When they ask why toi like what toi do, ask them why they like what they like. "How's it feel, huh?"
Hater will say many things, some the probably don't mean. But, if someone does hate, ask them, "Why? Why do toi do it? Do toi have nothing else to do with your life?" Just ignore them, they hate that. All the want is attention. And whatever toi do, don't give it to them.
-JC
When they make a nasty comment, pretend they aren't there. They'll never get to toi that way. When they kick and scream at other peoples hating commentaires about them, don't they look silly?

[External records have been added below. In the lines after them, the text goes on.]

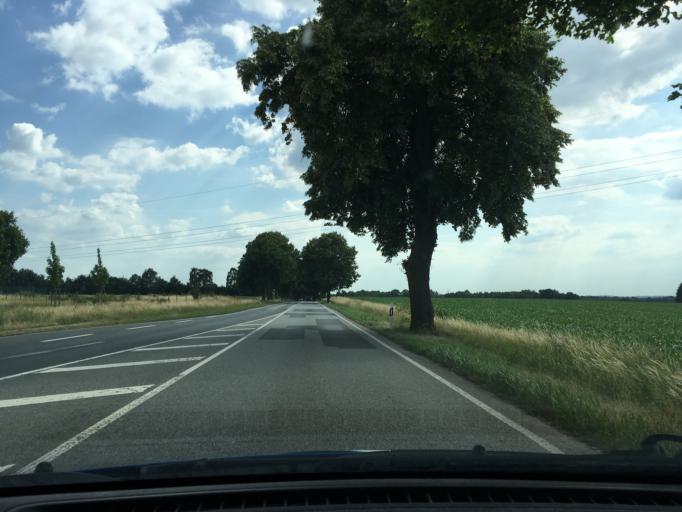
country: DE
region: Lower Saxony
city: Kakenstorf
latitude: 53.3214
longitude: 9.8092
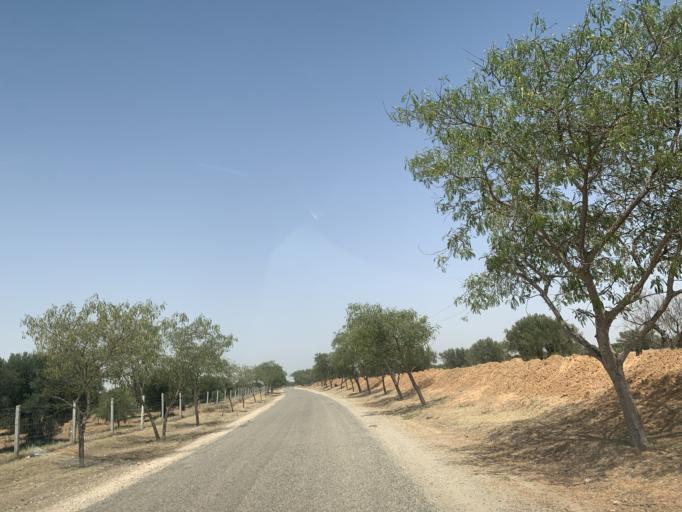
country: TN
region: Al Mahdiyah
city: Shurban
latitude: 35.1909
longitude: 10.2484
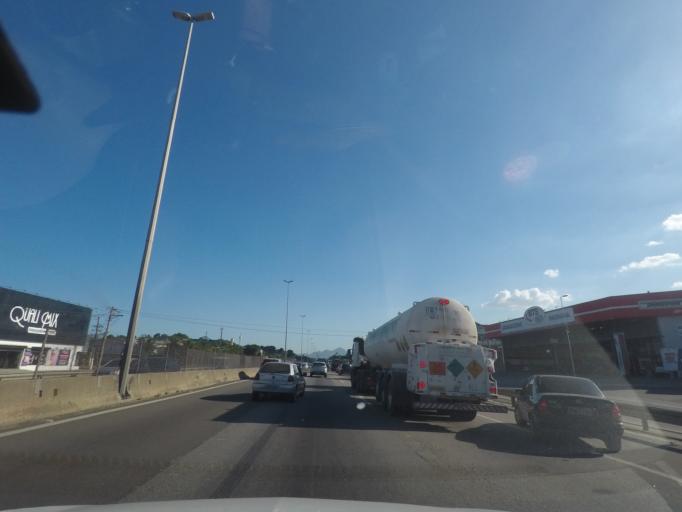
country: BR
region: Rio de Janeiro
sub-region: Duque De Caxias
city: Duque de Caxias
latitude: -22.7538
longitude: -43.2874
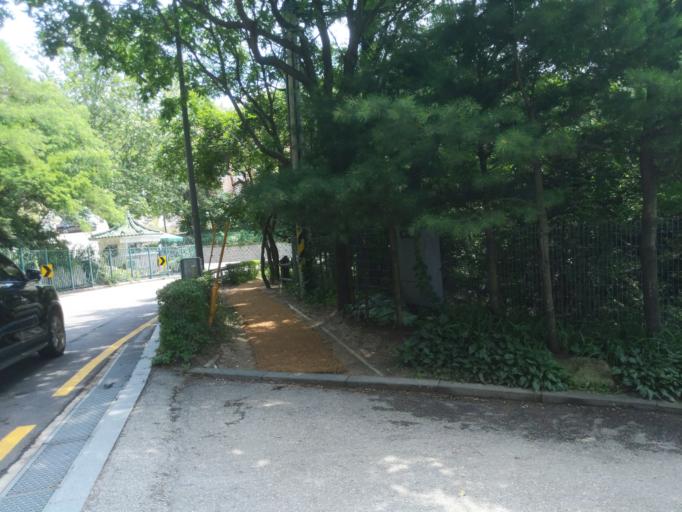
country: KR
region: Seoul
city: Seoul
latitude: 37.5980
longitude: 126.9741
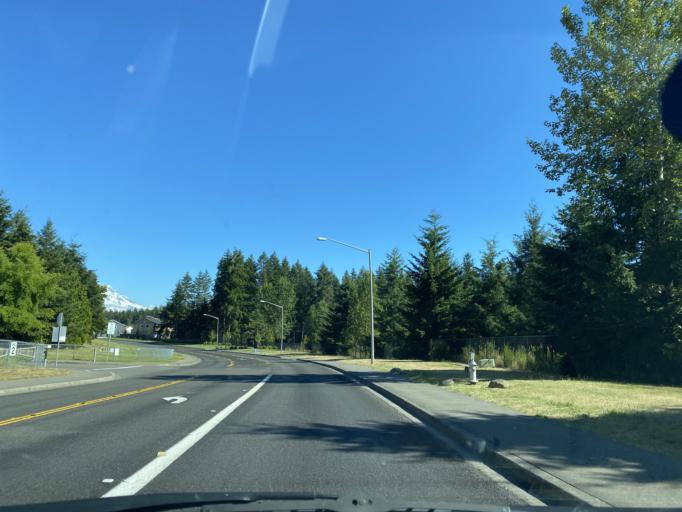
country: US
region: Washington
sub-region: Pierce County
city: Graham
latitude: 47.0892
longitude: -122.2657
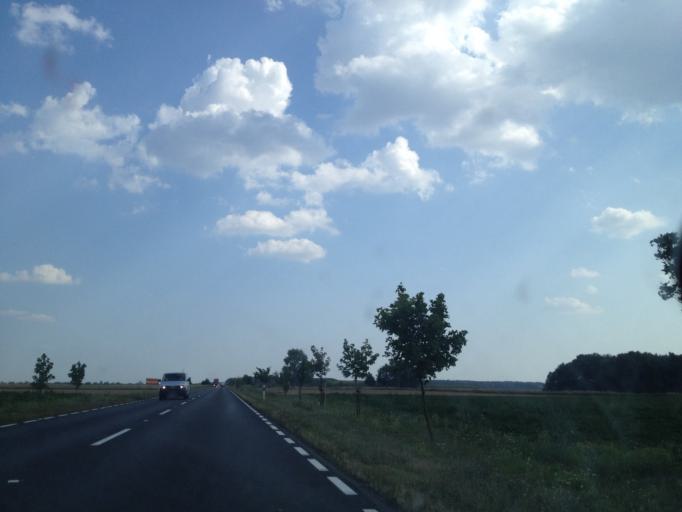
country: PL
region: Greater Poland Voivodeship
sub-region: Powiat poznanski
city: Kornik
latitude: 52.2377
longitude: 17.0587
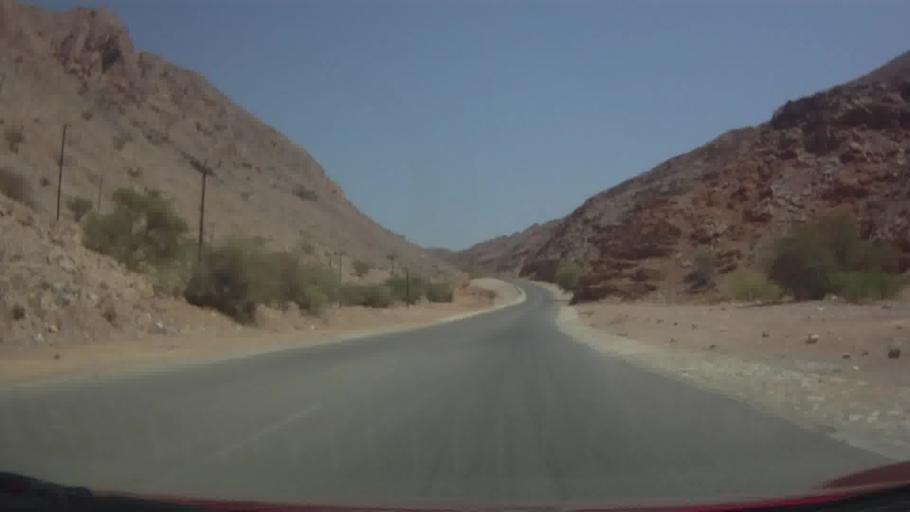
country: OM
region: Muhafazat Masqat
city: Muscat
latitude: 23.5093
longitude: 58.6692
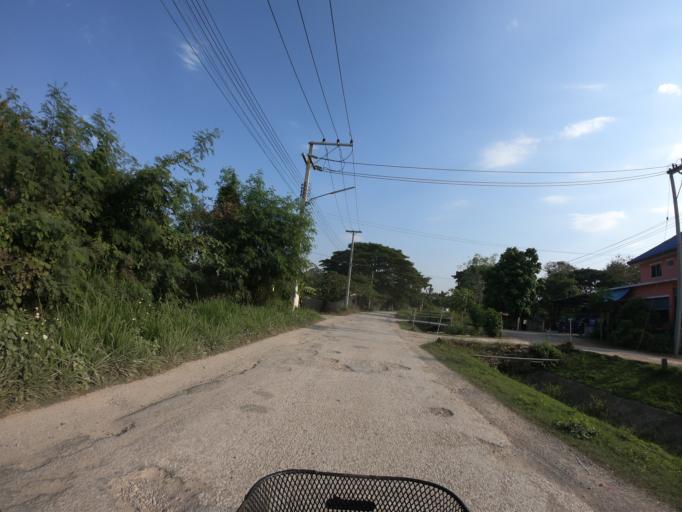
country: TH
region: Chiang Mai
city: Chiang Mai
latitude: 18.8278
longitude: 98.9925
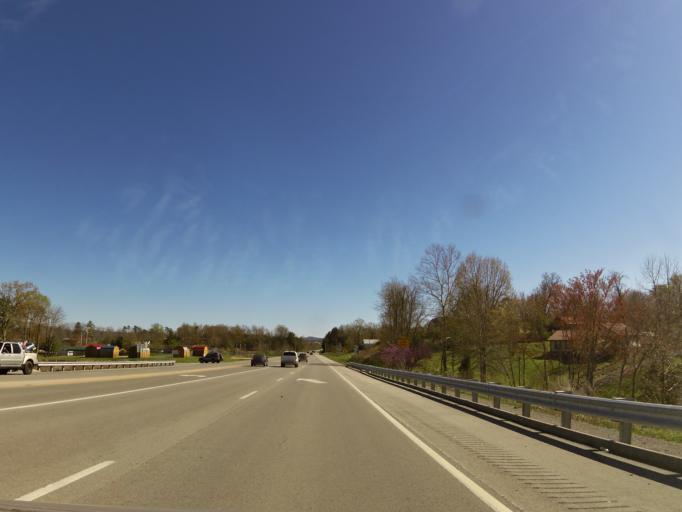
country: US
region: Kentucky
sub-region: McCreary County
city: Pine Knot
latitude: 36.6584
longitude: -84.4380
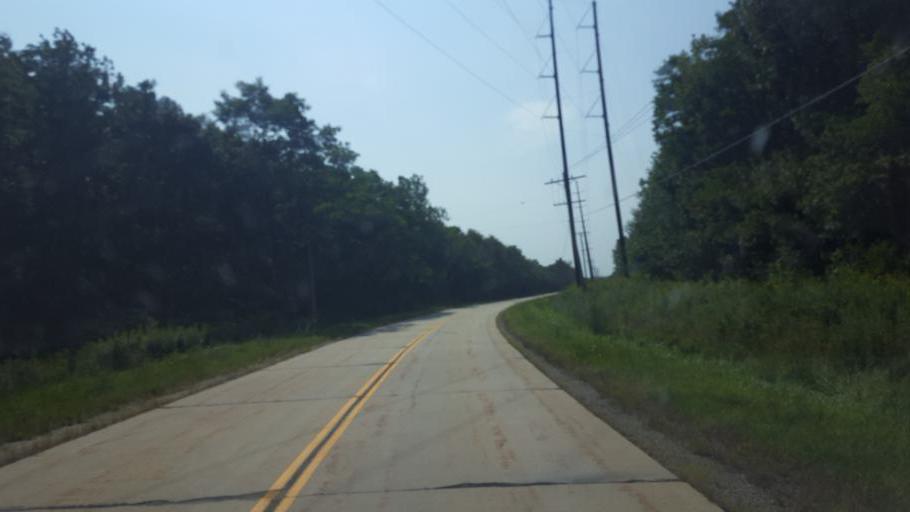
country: US
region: Ohio
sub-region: Lake County
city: Madison
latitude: 41.6696
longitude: -81.0373
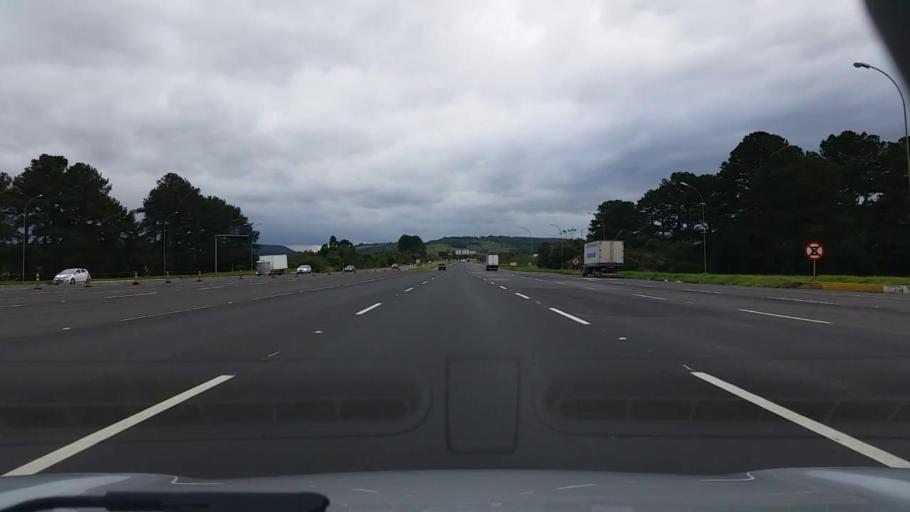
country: BR
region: Rio Grande do Sul
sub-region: Osorio
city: Osorio
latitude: -29.8859
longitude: -50.4497
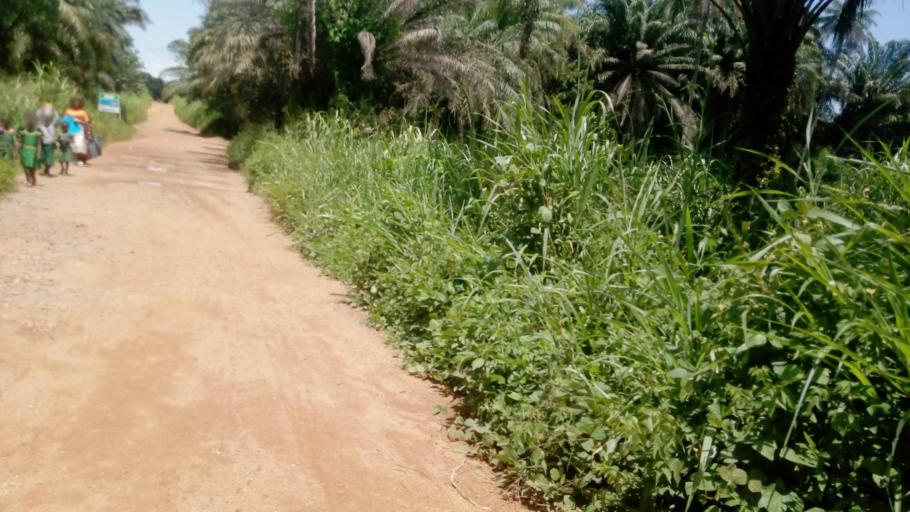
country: SL
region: Northern Province
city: Binkolo
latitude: 8.9572
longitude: -11.9637
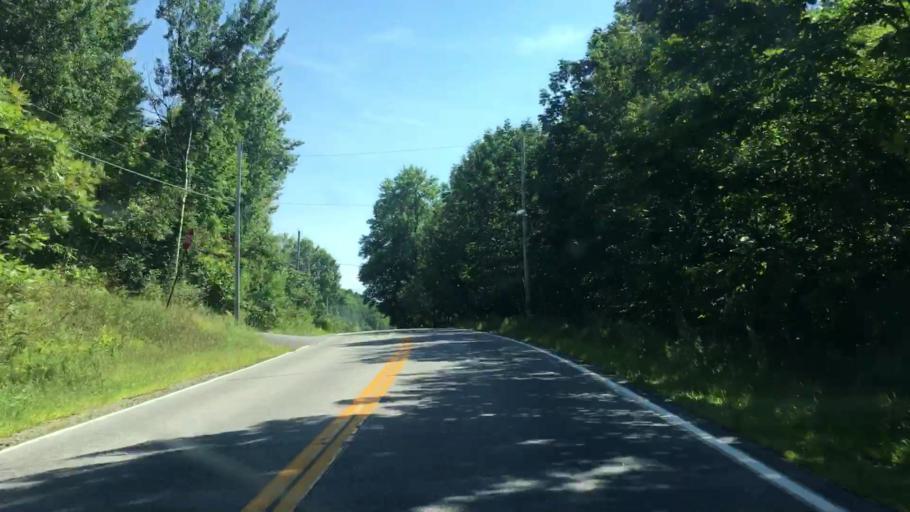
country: US
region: Maine
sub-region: Androscoggin County
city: Sabattus
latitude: 44.1404
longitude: -70.0877
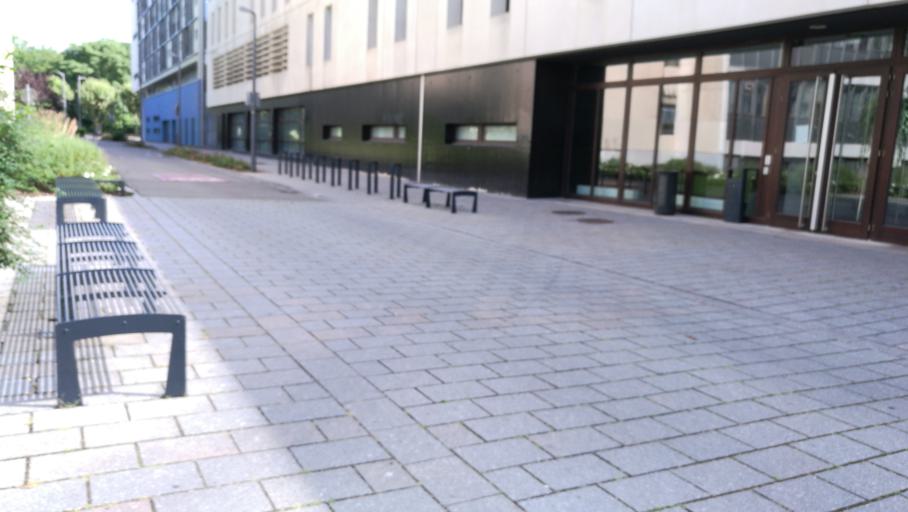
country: FR
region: Alsace
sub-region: Departement du Bas-Rhin
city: Strasbourg
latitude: 48.5803
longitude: 7.7679
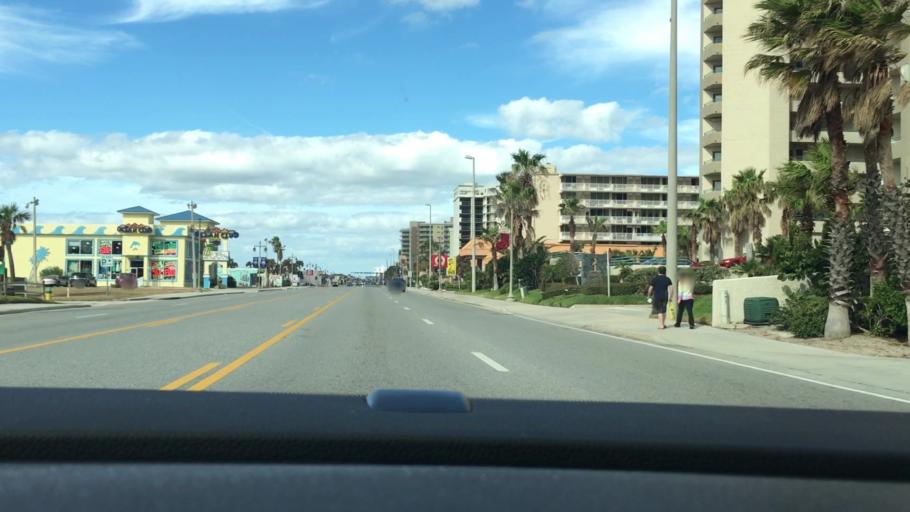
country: US
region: Florida
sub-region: Volusia County
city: Daytona Beach Shores
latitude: 29.1988
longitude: -80.9944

When they ask why toi like what toi do, ask them why they like what they like. "How's it feel, huh?"
Hater will say many things, some the probably don't mean. But, if someone does hate, ask them, "Why? Why do toi do it? Do toi have nothing else to do with your life?" Just ignore them, they hate that. All the want is attention. And whatever toi do, don't give it to them.